### Problem details
Each line of the data below that includes the string "make" must be copied.

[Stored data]
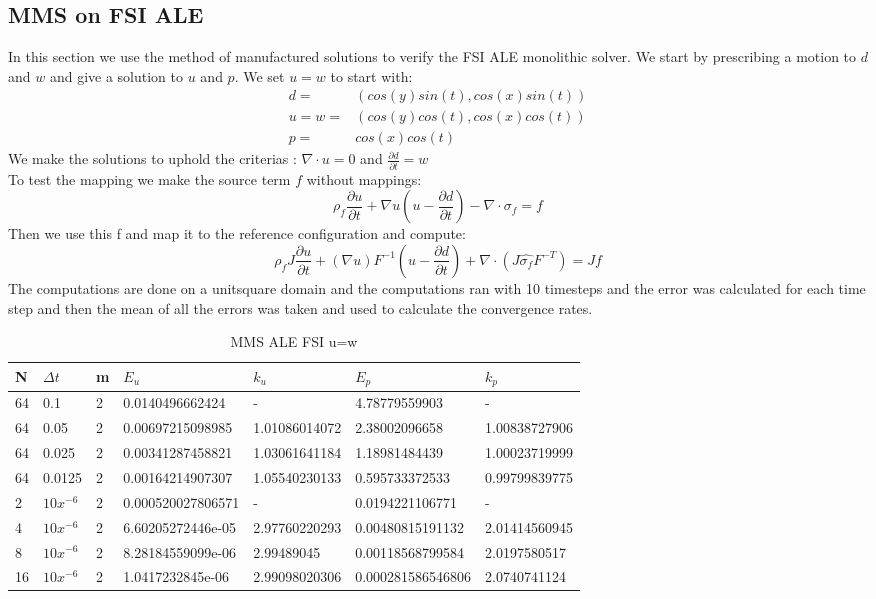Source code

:\subsection{MMS on FSI ALE}
In this section we use the method of manufactured solutions to verify the FSI ALE monolithic solver. We start by prescribing a motion to $ d$ and $w$ and give a solution to $u$ and $p$. We set $u = w$ to start with:
\begin{align*}
d =& ( cos(y)sin(t) , cos(x)sin(t) )\\
u = w=& ( cos(y)cos(t), cos(x)cos(t) ) \\
p =& cos(x)cos(t)
\end{align*}
We make the solutions to uphold the criterias : $ \nabla \cdot u =0  $ and $ \frac{\partial d}{\partial t} = w  $ \\

To test the mapping we make the source term $f$ without mappings:
$$ \rho_f \frac{\partial u}{\partial t}  +  \nabla u (u-\frac{\partial d}{\partial t})  -  \nabla \cdot \sigma_f  = f $$
Then we use this f and map it to the reference configuration and compute:
$$ \rho_f J \frac{\partial u}{\partial t} + (\nabla u)F^{-1}(u-\frac{\partial d}{\partial t})  + \nabla \cdot( J \hat{\sigma_f} F^{-T}) = J f$$
The computations are done on a unitsquare domain and the computations ran with 10 timesteps and the error was calculated for each time step and then the mean of all the errors was taken and used to calculate the convergence rates.
\begin{table}[h!]
\centering
\caption{MMS ALE FSI u=w}
\label{my-label}
\begin{tabular}{|l|l|l|l|l|l|l|}
\hline
N & $\Delta t$ & m & $E_u$ & $k_u$ & $E_p$ & $k_p$ \\ \hline
64 & 0.1 & 2 & 0.0140496662424 & - & 4.78779559903 & - \\ \hline
64 & 0.05 & 2 & 0.00697215098985 & 1.01086014072 & 2.38002096658 & 1.00838727906 \\ \hline
64 & 0.025 & 2 & 0.00341287458821 & 1.03061641184 & 1.18981484439 & 1.00023719999 \\ \hline
64 & 0.0125 & 2 & 0.00164214907307 & 1.05540230133 & 0.595733372533 & 0.99799839775 \\ \hline
2 & $10x^{-6}$ & 2 & 0.000520027806571 & - & 0.0194221106771 & - \\ \hline
4 & $10x^{-6}$ & 2 & 6.60205272446e-05 & 2.97760220293 & 0.00480815191132 & 2.01414560945 \\ \hline
8 & $10x^{-6}$ & 2 & 8.28184559099e-06 & 2.99489045 & 0.00118568799584 & 2.0197580517 \\ \hline
16 & $10x^{-6}$ & 2 & 1.0417232845e-06 & 2.99098020306 & 0.000281586546806 & 2.0740741124 \\ \hline
\end{tabular}
\end{table}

### Result of this task
We make the solutions to uphold the criterias : $ \nabla \cdot u =0  $ and $ \frac{\partial d}{\partial t} = w  $ \\
To test the mapping we make the source term $f$ without mappings:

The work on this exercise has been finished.